4. The Man in the White Suit (1951) 
Coincidentally, that’s also the question posed by this Ealing cracker, a study in contrasts, and a razor-sharp exposition on the irreconcilability of idealism and pragmatism, science and capitalism, workers and industrialists, men and women, cleanliness and dirt. All this, and Joan Greenwood at her kittenish best and gurgling test-tubes. Sublime. 



5. My Man Godfrey (1936)
The Depression fairytale opens with a savagery worthy of Bunuel – rich socialites hunt “forgotten men” in a decadent party game. It then waters down the social criticism and decides that wealth and poverty are equally ludicrous: the classic screwball compromise. 



6. The October Man (1947) 
This Eric Ambler thriller is not much of a whodunnit, as the murderer of Molly Newman is obvious from the outset. The victim is a little too worldly for her own good in 1947, with her modelling work, her money problems and concurrent lovers with a married man in Birmingham and the man downstairs. (Yes, the man downstairs. It’s always the man downstairs. Indeed, I have suspicions about my own man downstairs.) The October Man is more a profound study of human alienation, interested in the psychology of Jim Ackland, played by John Mills, an outsider, stigmatised by mental illness, and  buckling under the strain of being chief suspect in a murder enquiry. But the shock of The October Man today lies its stark depiction of boarding-house life, where strangers are thrown together and expected to improvise some form of social life. The Lavender Hill Mob (1951) has a boarding-house too, so they really existed. Fawlty Towers is a survival of the type. But whereas The Lavender Hill Mob and Fawlty Towers are marvellous comedies, The October Man doesn’t allow the viewer that much consolation. It lays bare the drabness, the meanness of spirit and the joylessness of provincial England like no other film. Even Joan Greenwood flickers at dim bulb wattage, her  luminousness subdued by the stock girl-next-door part and the frumpishness of a skinny cardigan. She was soon to swap The October Man for The Man in the White Suit.   

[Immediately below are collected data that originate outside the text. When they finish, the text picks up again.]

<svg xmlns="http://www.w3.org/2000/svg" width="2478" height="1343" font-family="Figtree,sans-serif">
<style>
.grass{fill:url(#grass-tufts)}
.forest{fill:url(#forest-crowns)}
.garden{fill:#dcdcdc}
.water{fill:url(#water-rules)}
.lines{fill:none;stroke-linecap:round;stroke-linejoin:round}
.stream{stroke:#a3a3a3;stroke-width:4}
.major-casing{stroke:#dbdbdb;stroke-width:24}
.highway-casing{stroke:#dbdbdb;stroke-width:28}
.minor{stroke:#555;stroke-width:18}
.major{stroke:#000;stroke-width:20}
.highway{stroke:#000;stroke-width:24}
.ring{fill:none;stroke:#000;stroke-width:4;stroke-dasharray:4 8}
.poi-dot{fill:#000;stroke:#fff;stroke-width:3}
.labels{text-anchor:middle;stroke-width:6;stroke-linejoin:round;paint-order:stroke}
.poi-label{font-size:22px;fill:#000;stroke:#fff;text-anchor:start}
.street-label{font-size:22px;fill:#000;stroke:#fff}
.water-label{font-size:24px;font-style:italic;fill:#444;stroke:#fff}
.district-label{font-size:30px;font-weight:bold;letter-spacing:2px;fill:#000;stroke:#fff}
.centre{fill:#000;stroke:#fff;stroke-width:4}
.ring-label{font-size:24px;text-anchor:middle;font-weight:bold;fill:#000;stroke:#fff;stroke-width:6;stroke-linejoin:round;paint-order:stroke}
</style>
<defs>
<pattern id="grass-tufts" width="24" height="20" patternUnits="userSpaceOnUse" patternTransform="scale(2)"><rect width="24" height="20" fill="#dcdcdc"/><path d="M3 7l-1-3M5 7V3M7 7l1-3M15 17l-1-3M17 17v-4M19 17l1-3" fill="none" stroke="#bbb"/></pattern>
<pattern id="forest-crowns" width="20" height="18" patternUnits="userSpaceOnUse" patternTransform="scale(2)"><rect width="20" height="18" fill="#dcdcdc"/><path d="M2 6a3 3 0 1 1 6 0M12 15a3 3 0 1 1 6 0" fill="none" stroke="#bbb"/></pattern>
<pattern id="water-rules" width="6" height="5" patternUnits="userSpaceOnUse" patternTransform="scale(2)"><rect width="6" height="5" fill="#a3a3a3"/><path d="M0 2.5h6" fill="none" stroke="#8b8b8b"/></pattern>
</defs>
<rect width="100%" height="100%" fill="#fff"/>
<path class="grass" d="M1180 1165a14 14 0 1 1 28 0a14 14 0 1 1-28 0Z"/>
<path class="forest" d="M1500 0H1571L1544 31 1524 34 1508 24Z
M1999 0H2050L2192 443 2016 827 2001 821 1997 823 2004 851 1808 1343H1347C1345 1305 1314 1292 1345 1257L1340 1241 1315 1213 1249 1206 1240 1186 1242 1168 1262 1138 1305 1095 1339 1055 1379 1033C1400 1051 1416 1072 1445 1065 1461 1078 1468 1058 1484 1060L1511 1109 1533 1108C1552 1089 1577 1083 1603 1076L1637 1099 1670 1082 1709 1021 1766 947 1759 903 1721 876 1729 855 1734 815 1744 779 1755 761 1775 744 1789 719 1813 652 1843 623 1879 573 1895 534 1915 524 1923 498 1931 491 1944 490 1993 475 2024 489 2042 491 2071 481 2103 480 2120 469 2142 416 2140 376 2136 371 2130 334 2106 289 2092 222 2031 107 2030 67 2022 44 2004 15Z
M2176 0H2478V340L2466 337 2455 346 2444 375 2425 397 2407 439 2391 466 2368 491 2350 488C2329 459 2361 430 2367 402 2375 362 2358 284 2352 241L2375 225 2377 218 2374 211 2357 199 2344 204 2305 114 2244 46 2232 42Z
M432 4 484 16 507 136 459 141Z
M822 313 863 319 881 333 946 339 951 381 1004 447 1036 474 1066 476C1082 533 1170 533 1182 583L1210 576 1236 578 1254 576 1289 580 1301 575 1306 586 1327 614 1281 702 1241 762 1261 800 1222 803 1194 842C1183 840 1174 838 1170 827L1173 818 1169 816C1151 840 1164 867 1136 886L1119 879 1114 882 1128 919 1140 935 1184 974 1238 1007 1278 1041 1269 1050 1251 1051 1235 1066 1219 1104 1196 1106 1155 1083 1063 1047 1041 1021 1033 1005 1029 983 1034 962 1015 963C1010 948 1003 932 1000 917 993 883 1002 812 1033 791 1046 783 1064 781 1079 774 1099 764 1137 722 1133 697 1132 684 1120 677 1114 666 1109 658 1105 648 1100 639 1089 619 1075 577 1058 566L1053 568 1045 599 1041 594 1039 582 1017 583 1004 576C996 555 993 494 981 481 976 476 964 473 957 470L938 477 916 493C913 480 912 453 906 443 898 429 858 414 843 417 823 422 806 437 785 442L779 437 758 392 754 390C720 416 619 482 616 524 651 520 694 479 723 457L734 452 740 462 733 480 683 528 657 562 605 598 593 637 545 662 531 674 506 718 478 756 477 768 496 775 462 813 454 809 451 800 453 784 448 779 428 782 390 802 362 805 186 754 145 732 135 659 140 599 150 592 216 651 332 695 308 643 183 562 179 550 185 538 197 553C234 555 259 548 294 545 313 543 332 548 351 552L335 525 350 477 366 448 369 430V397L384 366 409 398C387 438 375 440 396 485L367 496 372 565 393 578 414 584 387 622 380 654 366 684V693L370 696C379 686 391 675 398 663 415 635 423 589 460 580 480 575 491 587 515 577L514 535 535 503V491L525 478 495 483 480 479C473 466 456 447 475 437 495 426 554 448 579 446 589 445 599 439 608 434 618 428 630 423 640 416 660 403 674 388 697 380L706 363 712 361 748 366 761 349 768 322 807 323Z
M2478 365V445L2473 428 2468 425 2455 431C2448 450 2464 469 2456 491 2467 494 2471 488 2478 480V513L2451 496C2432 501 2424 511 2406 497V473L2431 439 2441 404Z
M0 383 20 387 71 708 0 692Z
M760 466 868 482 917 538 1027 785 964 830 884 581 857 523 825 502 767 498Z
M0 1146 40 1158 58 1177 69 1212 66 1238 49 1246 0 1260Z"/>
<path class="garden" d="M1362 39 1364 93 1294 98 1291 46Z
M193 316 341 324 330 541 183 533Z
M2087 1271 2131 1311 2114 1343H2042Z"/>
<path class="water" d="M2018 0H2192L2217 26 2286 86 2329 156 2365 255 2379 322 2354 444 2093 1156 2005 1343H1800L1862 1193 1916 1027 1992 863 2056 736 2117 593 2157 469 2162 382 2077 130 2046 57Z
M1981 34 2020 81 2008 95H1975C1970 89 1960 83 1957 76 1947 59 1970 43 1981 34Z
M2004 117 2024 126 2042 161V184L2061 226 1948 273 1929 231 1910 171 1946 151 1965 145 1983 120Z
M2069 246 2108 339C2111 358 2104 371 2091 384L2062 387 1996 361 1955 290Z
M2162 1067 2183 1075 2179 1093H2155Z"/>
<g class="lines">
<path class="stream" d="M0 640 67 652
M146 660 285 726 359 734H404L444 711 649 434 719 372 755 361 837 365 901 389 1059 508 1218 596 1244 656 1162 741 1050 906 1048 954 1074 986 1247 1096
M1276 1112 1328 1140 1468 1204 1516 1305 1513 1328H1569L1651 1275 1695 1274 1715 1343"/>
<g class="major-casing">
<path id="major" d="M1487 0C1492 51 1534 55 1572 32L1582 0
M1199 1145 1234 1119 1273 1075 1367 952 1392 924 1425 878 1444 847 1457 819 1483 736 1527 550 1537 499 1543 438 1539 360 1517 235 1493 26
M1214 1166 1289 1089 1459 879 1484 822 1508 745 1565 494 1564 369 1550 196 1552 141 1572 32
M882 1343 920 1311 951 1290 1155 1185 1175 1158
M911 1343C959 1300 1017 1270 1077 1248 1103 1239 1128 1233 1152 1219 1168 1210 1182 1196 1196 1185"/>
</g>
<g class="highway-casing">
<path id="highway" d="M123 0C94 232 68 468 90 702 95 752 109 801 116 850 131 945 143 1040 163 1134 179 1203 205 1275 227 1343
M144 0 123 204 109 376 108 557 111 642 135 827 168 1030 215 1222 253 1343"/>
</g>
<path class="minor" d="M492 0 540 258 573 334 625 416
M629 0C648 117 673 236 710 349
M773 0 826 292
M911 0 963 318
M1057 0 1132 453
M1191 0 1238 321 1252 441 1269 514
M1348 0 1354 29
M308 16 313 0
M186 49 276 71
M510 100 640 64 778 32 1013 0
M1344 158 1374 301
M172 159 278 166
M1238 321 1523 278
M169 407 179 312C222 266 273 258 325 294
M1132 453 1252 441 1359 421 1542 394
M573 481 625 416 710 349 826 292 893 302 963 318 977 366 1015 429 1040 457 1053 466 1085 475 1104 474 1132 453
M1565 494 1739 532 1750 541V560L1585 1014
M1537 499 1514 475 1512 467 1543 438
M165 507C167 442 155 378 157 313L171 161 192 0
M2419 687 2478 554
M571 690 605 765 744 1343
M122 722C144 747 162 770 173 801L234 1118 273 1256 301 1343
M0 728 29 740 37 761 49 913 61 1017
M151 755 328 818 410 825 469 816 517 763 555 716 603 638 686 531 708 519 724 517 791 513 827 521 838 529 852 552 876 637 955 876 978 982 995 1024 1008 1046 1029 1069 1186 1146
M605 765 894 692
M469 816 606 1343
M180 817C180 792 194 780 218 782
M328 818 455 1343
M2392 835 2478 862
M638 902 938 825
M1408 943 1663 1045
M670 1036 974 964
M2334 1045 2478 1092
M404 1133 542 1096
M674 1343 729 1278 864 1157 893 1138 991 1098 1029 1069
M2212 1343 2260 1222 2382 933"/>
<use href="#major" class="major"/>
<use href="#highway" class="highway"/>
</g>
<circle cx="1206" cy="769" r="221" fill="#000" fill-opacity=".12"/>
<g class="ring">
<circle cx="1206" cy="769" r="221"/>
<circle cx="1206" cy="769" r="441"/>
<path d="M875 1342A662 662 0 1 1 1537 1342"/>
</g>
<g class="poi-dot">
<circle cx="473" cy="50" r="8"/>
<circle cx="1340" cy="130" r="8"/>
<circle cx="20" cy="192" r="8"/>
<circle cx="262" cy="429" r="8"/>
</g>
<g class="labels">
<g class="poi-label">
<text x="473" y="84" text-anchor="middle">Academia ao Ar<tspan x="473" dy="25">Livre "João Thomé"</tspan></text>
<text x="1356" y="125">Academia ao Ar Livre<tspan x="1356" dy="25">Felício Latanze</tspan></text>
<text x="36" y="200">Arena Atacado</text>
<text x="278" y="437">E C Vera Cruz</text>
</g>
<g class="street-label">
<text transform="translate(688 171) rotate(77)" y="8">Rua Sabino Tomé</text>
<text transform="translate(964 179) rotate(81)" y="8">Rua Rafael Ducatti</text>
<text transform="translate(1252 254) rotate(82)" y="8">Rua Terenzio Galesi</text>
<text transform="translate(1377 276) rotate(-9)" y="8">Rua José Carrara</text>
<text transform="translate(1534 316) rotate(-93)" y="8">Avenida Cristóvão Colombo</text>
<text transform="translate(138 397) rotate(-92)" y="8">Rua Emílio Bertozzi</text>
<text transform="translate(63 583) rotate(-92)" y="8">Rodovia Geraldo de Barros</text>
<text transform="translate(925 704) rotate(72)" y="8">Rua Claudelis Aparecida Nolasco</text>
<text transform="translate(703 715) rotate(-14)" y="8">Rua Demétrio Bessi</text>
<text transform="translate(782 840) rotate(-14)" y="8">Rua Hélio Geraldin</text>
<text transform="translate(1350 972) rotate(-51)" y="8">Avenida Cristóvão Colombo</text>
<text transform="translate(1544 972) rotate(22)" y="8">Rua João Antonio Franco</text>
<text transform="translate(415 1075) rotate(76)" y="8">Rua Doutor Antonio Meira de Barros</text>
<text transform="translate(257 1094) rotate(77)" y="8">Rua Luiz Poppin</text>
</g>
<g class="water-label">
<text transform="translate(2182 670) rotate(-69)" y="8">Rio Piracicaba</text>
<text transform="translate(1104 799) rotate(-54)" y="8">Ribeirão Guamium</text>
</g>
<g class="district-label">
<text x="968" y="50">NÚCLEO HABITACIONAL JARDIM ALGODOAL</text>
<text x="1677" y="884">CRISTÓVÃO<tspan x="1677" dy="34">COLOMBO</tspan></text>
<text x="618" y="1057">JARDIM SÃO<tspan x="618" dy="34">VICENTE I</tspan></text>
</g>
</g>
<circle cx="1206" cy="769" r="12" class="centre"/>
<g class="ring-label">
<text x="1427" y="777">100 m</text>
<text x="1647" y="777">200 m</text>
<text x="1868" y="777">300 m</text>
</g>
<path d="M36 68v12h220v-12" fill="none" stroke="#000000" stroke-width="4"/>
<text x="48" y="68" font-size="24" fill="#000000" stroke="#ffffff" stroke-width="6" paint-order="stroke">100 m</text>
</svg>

7. The Man Who Came to Dinner (1942)
Monte Woolley, Bete Davis, and Jimmy Durante. More bleak than intended, in it’s brittle, jaded sophisticate and stagey way, is my hazy recollection.   


8. A Man Escaped (1957)
The ritual of prison life is equated to the austerity of monasticism, and escape is given spiritual uplift by the deployment of the Mozart C Minor Mass.



 9. Man of Aran (1934)
A heroic celebration of life on a rock in the mouth of Galway Bay: so bare and sea-lashed that potatoes have to be planted in seaweed. Epic and exalted and eternal, and no, I’ve never seen it. 


   
10. The Man Who Haunted Himself (1970)
The trailer intrigued me as a kid. To describe the film as a “disappointment” when I finally caught up with it would be an understatement. Poor old Basil Dearden. I have a soft spot for The Blue Lamp and The Smallest Show on Earth too. “Don’t tell your friends the ending… let them experience the shock,” proclaimed the trailer. It would be kinder not to let your friends see the film at all. With Roger Moore.